Possible gaps between the insulation boards can be filled with foam, but it is better to seal them with crushed polystyrene foam or EPS dissolved in acetone. The sealed cracks are coated with glue on top.
On fasteners
To attach foam plastic in this way, you need to purchase special dowels with a wide head.
They are called "fungi" or "umbrellas". To calculate the required number of fasteners, you should multiply the number of whole sheets of insulation by 5. Since the slabs are fastened with 5 dowels each.
The first step is to install the starting profile in the same way as in the previous version. Next, you need to secure the first sheet of foam. It is placed in the starting profile and using a hammer drill or electric drill, make holes with a depth corresponding to the length of the dowel plus 1–3 mm.
In order not to overdo it on the drill, you can install a limiter or make a mark with a marker.

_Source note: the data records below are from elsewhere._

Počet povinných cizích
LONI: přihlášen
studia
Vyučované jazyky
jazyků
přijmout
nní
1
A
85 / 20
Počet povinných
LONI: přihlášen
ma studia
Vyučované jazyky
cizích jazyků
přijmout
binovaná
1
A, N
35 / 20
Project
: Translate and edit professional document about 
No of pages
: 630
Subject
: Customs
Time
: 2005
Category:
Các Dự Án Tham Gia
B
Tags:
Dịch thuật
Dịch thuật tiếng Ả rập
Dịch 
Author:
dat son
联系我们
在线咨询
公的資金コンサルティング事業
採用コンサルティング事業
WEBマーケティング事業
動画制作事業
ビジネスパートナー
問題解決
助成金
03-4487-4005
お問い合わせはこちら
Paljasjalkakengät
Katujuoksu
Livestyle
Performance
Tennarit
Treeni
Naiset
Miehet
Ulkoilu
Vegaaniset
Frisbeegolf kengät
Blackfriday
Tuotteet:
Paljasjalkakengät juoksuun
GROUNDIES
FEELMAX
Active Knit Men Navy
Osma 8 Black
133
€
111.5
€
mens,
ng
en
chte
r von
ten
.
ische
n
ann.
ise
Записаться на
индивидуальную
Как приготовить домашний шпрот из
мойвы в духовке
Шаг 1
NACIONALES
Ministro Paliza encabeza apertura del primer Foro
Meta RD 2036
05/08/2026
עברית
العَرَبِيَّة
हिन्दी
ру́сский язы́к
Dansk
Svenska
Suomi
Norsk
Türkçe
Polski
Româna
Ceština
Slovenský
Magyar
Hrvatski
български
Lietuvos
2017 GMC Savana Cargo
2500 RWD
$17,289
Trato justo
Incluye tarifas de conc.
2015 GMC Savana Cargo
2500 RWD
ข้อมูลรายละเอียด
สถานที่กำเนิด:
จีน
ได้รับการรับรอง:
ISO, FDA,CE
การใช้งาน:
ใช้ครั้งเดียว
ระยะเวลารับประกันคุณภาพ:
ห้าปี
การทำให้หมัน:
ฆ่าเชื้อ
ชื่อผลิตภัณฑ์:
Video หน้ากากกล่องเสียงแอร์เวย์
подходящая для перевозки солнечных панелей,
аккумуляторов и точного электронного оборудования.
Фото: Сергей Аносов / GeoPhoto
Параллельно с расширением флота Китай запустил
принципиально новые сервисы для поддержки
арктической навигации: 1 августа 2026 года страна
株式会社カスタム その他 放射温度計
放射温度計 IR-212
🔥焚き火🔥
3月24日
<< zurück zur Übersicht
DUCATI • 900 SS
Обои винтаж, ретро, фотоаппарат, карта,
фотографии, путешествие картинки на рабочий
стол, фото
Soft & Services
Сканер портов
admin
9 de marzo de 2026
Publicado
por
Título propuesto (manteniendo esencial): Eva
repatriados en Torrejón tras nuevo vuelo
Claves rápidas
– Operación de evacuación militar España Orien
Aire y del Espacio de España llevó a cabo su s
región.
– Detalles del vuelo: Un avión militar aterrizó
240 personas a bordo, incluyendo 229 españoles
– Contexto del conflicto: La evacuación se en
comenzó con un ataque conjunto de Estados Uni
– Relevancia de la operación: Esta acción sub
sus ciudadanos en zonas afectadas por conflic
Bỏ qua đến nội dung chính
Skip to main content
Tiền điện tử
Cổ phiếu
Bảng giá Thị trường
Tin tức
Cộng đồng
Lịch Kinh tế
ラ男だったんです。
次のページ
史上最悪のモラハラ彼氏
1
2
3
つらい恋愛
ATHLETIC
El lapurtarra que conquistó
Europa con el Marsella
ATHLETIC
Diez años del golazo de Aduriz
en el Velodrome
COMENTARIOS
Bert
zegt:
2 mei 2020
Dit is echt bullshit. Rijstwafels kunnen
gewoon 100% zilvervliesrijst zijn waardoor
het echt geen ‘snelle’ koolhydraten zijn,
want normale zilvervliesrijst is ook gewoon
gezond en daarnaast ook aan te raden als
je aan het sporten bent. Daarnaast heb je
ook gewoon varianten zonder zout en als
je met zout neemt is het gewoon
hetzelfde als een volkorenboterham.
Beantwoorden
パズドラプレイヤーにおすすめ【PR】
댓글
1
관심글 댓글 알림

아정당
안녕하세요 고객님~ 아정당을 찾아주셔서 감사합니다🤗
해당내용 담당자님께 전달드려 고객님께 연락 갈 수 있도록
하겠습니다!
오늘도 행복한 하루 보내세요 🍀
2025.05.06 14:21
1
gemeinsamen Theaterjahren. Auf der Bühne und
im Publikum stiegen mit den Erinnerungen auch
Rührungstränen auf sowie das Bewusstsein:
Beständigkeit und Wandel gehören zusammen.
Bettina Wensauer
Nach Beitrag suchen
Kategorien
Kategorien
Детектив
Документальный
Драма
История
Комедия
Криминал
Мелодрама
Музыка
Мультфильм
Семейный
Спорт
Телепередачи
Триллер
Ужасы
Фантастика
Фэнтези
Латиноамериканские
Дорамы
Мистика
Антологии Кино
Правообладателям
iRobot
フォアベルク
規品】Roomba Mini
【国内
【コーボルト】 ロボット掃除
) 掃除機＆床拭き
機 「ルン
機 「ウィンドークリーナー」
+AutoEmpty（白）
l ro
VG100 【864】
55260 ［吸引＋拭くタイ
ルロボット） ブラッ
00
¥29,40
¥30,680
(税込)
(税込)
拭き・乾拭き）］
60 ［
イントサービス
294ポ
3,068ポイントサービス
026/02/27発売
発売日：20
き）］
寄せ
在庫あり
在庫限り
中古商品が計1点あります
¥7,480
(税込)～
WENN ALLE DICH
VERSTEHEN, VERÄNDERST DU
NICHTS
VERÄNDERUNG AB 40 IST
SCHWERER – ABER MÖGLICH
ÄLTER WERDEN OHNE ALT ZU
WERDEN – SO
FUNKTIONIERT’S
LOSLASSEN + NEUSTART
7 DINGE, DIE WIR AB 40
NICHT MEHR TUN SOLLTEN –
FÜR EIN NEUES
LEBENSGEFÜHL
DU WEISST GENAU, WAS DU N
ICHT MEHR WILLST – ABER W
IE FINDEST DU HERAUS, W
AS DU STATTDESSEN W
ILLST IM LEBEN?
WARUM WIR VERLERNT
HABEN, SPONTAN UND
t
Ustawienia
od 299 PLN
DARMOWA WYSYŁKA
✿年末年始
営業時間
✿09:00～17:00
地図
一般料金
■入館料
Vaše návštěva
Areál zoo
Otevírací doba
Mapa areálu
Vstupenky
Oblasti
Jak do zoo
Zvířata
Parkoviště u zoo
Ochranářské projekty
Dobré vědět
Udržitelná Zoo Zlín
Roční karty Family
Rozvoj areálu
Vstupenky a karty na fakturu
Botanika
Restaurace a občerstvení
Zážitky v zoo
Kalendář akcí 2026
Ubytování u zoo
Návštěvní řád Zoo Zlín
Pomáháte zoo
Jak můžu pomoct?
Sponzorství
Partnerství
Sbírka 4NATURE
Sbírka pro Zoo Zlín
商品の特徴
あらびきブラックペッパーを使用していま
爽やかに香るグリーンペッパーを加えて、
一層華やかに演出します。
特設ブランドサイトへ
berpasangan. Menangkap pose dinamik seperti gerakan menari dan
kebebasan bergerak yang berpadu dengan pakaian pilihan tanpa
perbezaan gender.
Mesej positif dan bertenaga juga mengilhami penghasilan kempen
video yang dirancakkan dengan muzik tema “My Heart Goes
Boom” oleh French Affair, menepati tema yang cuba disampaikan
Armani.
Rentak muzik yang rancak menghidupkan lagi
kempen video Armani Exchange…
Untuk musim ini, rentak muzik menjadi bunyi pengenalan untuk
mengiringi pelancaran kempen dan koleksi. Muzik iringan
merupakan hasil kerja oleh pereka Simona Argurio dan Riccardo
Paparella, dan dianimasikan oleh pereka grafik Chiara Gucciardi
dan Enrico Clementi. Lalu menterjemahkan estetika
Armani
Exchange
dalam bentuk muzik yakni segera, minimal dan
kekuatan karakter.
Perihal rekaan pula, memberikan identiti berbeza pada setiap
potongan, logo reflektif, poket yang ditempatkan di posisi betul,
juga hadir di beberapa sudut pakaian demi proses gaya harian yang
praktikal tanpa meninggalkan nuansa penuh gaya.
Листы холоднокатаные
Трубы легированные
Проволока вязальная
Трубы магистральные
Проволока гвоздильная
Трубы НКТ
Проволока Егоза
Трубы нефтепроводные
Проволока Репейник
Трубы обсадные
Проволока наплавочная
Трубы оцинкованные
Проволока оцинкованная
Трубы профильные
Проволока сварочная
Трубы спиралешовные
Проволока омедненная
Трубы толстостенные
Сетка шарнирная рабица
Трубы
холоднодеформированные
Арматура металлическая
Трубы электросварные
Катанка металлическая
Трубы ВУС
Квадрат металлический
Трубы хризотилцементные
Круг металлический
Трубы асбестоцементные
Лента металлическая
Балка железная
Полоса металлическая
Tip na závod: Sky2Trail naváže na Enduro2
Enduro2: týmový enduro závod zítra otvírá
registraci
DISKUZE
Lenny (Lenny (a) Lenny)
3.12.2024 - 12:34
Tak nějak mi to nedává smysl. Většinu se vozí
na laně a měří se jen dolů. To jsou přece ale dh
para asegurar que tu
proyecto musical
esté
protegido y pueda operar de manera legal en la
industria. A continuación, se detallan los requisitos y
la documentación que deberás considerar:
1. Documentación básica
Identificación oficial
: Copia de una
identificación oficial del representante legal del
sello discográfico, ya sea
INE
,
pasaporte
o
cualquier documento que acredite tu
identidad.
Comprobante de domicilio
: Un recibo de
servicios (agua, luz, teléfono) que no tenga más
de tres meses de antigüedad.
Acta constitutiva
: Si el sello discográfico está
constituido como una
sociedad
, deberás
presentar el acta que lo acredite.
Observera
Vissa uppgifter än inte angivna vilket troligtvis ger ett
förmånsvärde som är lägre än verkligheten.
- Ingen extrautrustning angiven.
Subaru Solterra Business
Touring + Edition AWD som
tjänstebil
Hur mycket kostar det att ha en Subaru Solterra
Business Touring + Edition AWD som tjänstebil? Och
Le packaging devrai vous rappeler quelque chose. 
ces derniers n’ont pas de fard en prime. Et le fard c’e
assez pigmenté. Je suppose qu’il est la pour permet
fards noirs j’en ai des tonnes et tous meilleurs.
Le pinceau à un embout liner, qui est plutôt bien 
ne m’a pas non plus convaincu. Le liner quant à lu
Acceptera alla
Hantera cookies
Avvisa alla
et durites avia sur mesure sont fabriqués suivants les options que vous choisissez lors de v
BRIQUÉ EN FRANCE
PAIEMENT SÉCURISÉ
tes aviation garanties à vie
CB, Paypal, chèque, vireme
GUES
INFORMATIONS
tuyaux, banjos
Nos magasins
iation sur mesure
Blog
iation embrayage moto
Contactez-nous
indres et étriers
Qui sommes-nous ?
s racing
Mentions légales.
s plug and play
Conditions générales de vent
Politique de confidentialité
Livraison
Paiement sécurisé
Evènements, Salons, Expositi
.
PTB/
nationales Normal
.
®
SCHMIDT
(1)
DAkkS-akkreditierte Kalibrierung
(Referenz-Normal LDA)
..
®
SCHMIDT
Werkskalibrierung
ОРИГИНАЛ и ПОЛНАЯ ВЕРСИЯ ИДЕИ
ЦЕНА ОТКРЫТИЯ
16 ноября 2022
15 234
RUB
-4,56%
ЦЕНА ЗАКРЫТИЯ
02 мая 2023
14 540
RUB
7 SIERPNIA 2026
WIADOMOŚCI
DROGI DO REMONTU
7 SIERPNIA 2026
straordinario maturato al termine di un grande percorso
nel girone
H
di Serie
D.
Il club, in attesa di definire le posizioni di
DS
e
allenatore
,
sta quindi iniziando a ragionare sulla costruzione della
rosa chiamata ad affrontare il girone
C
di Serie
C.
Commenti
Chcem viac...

First, the dowel is installed, and then the core is driven into it. The head of the fastener should “sink” into the insulation by 1–2 mm. The fasteners are installed in the corners of the insulation sheet and one in the center. If the head is very wide, then one dowel can hold 2-3 slabs. A gap is left between the elements, which is then sealed with sealant. The place where the dowel is located must be covered with plaster.
The renovation of the façade is completed by installing decorative finishing.